Converting to Celsius or Fahrenheit based on your locale since 5.8.4.

Remember you can use the special variable \$^F to control this. If set to 0, uses Celsius; if set to 1, uses Fahrenheit; by default it's set to 2 which auto-detects based on your locale. If you don't believe me (and I have no idea why you wouldn't) then run the following on a sufficiently modern perl:

perl -E'say \$^F'

I hear that 5.16 is going to modularise temperature scales so that you can download custom ones from CPAN, and come bundled with an additional scale for Kelvin.

Fahrenheit is a funny scale. The Celsius scale is, as everybody knows, based on the freezing and boiling points of water. The freezing point was designated 0; the boiling point 100; and everything in between was divided equally into a hundred degrees. (Although named after Anders Celsius, his scale actually labelled the boiling point 0, and the freezing point 100. The modern Celsius scale was developed after his death and named in his honour.)

Initially I thought Daniel Gabriel Fahrenheit must have followed a similar process but with a different liquid. After all, its zero doesn't seem to bear any relation to water.

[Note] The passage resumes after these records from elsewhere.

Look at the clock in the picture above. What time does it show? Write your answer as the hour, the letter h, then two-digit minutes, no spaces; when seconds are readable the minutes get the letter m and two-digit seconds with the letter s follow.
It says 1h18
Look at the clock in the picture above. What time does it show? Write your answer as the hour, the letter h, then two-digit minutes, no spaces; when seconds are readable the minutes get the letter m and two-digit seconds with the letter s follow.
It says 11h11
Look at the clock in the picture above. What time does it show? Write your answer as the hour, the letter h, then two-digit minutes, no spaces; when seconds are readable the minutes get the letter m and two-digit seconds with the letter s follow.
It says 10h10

But actually it turns out he used water after all. However, rather than dividing it into a scale of 100 parts, he used 180, and rather than defining the freezing point of water to be zero, he defined it as 32, because he knew he could achieve a lower zero by mixing water, salt and ammonium.

This is why, unlike miles versus kilometres, or pounds versus kilograms, you can use a simple formula to convert precisely between Celsius and Fahrenheit.

\$f = 1.8 * \$c + 32;

And it gives you an exact conversion (within the bounds of floating point arithmetic).

For fun, see what happens when you plug \$c = -40 into that.